Photo: @Marco Destefanis/Pacific Press/picture alliance / copyright
The Nobel Prize for Literature was announced by the Swedish Academy in Stockholm. French author Annie Ernaux, aged 82, known for her novels about class and gender based on her personal experience, he won the award for “the courage and clinical acuity with which he discovers the roots, the distances and the collective restrictions of personal memory”, he explained the jury.
Ernaux “believes in the liberating force of writing” and his “Uncompromising” work is written in “plain” language and “scraped clean,” the organization added.
In her work, the French woman “reveals the agony of the class experience” and describes emotions such as “shame, humiliation, jealousy or the inability to see who you are”, with what he has achieved “something admirable and lasting”, stressed the Swedish Academy.
Speaking to Swedish television, the writer said that receiving the award was “a great n honor”, but also a great “responsibility”.
Born in 1940 in Normandy, Ernaux made his literary debut in 1974 with “Les armoires vides”, but it was his fourth title, “La place” (1974 ) the one that launched his literary career.
He was followed by works that have been edited in Spanish, such as “El lugar”, “La mujer helada”, “La Vergüenza” or “El uso de la foto”.
Her writing draws from autobiographical experiences and blends fiction, sociology and history to narrate stories of her family or personal events such as her abortion or breast cancer.
Distinguished with the French Language Prize in 2008, was awarded the Formentor Prize 2019 for a work that According to the jury, it makes “a relentless exercise of truthfulness that penetrates the most intimate recesses of conscience”.
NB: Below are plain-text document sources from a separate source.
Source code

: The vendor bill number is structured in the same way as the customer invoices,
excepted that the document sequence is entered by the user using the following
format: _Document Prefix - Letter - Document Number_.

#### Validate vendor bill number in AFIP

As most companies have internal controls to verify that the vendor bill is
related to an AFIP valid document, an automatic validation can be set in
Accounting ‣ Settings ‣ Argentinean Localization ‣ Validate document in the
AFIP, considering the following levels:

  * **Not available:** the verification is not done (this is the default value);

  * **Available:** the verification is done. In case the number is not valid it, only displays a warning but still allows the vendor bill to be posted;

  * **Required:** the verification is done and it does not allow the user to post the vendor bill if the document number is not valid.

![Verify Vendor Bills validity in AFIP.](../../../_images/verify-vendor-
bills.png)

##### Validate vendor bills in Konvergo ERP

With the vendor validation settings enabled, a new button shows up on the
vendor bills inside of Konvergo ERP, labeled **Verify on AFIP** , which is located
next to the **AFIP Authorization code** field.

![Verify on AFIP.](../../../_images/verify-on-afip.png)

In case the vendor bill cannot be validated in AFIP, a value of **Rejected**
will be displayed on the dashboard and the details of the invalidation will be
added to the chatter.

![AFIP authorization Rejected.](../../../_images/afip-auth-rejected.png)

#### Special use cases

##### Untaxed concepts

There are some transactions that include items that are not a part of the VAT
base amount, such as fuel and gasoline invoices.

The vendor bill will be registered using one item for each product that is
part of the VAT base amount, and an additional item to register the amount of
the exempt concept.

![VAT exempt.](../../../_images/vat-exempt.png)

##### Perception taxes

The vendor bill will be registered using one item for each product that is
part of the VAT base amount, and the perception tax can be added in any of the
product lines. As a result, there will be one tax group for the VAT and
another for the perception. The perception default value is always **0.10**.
Although the British Salman Rushdie, the Russian Liudmila Ulítskaya and the French Michel Houllebecq dominated the pools for the Nobel Prize for Literature , the name of Ernaux had also sounded in the conjectures about this year’s winner.
Only the Nobel Peace Prize remains to be announced this year (tomorrow) and Economics (Monday), after Physics have already been announced, for quantum mechanics researchers; Chemistry, for Barry Sharpless (who receives it for the second time); and Medicine, to Svante Pääbo for his findings on the human genome.